Pacific islanders fight for their survival

Editorial, Normal

IN December last year, the head of the small Pacific island state of Tuvalu challenged the notion that low-lying atoll nations must inevitably succumb to the adverse effects of global warming.
Prime minister Apisai Ielemia told the UN climate conference in Poland: “It is our belief that Tuvalu, as a nation, has a right to exist forever. It is our basic human right. We are not contemplating migration. We are a proud nation with a unique culture which cannot be relocated elsewhere.”
This sentiment was reaffirmed at this month’s Copenhagen climate change conference by Tuvalu’s chief negotiator Ian Fry: “Tuvalu is one of the most vulnerable countries in the world to climate change, and our future rests on the outcome of this meeting.
“My prime minister and many other heads of state have the clear intention of coming here to sign on to a legally binding deal.”
Bad luck, Kevin Rudd’s key climate adviser Ross Garnaut says.
According to his, it is inevitable that climate change will displace South Pacific populations: “The South Pacific countries will end up having their populations relocated to Australia or New Zealand and the rest of the world expects that. In the end, we’re likely to accommodate them, so that’s a solution.”
Garnaut argues that in coming decades, Australia will have bigger concerns than accommodating the 10,000 Tuvaluans who may be displaced by climate change.
By the time Tuvalu is rendered uninhabitable through the adverse effects of global warming, peak oil and global trade policy, hundreds of millions of people in the developing world will face crises over food security and access to drinking water.
The social crisis in much of Asia and Africa will dwarf the problems facing small island developing states.
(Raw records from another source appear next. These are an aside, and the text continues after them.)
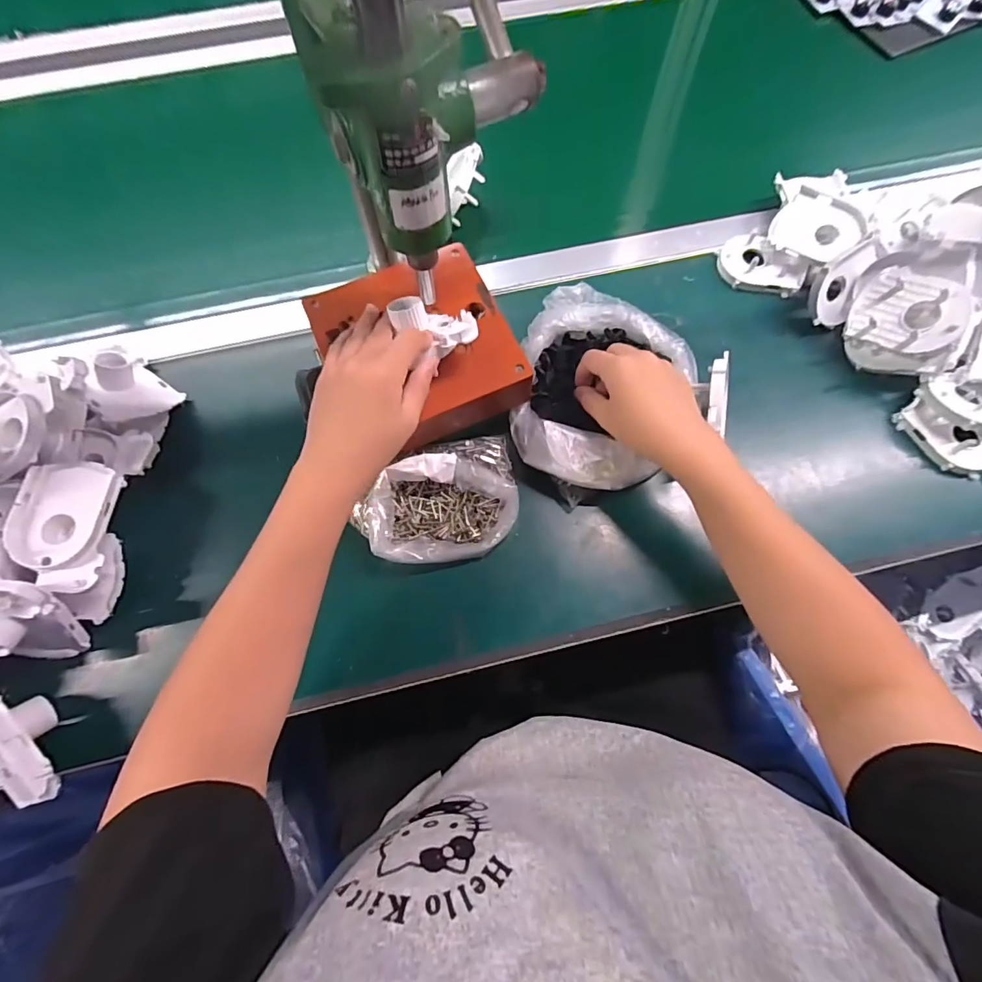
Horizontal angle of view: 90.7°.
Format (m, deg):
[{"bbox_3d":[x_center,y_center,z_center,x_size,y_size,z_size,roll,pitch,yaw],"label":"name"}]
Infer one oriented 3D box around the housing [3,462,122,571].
[{"bbox_3d":[-0.331,0.017,0.375,0.063,0.022,0.085,7,71,3],"label":"housing"}]

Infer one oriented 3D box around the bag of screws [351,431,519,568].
[{"bbox_3d":[-0.050,0.007,0.411,0.146,0.037,0.106,-12,71,-3],"label":"bag of screws"}]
Even so, many Pacific islanders I have spoken to recently were shocked by the casual attitude to their fate shown by Garnaut and other commentators.
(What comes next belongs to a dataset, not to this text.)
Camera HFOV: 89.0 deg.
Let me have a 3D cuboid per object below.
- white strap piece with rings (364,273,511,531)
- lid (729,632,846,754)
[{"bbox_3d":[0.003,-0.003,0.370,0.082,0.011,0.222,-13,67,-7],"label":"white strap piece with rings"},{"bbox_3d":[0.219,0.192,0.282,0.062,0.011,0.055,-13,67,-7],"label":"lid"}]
For indigenous communities, the prospect of leaving their land is no small matter.
Climate displacement is increasingly debated in the Pacific, but many people recognise that resettlement is not simply a matter of transport, food and shelter – it is a complex social process involving human beings with hopes, dreams, aspirations and especially memories.
Garnaut’s glib talk of relocation as a “solution” does not go down well in the region, given that Australia’s last “Pacific solution” involved locking up people next to a phosphate mine in Nauru.
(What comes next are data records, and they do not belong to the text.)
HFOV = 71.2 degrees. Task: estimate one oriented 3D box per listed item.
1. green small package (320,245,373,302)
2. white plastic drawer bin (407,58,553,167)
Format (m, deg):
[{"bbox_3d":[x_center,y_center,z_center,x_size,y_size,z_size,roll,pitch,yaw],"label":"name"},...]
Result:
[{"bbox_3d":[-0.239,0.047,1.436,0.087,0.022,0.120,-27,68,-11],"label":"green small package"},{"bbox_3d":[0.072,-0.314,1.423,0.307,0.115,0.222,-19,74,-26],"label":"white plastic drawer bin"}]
In spite of the environmental impacts already locked into the ecosystem, the physical and economic crunches that will drive climate displacement will not happen overnight.
For this reason, Tuvalu and other small island states continue to stir the pot at the global climate negotiations, highlighting the need to reframe the debate and guarantee the right to development for affected communities – wherever they are – through stronger action on greenhouse gas emissions, increased adaptation funding and technology transfer.
In Copenhagen, the United States, the European Union, Canada and Australia pressed Brazil, Russia, India, China and other nations to to guarantee verifiable and binding emissions cuts.
But Tuvalu and other smaller vulnerable states challenged the neat dichotomy of “developed” and “developing” nations.
Earlier this year, Tuvalu joined other Alliance of Small Island State (AOSIS) members to propose a legally-binding protocol to be incorporated under the UN Framework Convention on Climate Change (UNFCCC) Conference of Parties, to complement (not replace) the Kyoto Protocol.
These amendments aim to secure new and deeper post-2012 emission reduction targets for industrialised countries currently bound by the Kyoto Protocol.
The new targets would also be reflected in a new protocol to be adopted under the Convention, sitting side-by-side with legally binding targets for the US.
As it turned out, when the US, the European Union and China finally thrashed out a final deal, nearly half the membership of the United Nations General Assembly was sidelined.
As Tuvalu’s negotiators have shown in Copenhagen, Pacific Islanders are not just sitting back to await their fate. – newmatilda

 

* Nic Maclellan works as a journalist and researcher in the Pacific islands and is co-author of La France dans le Pacifique and After Moruroa – France in the South Pacific.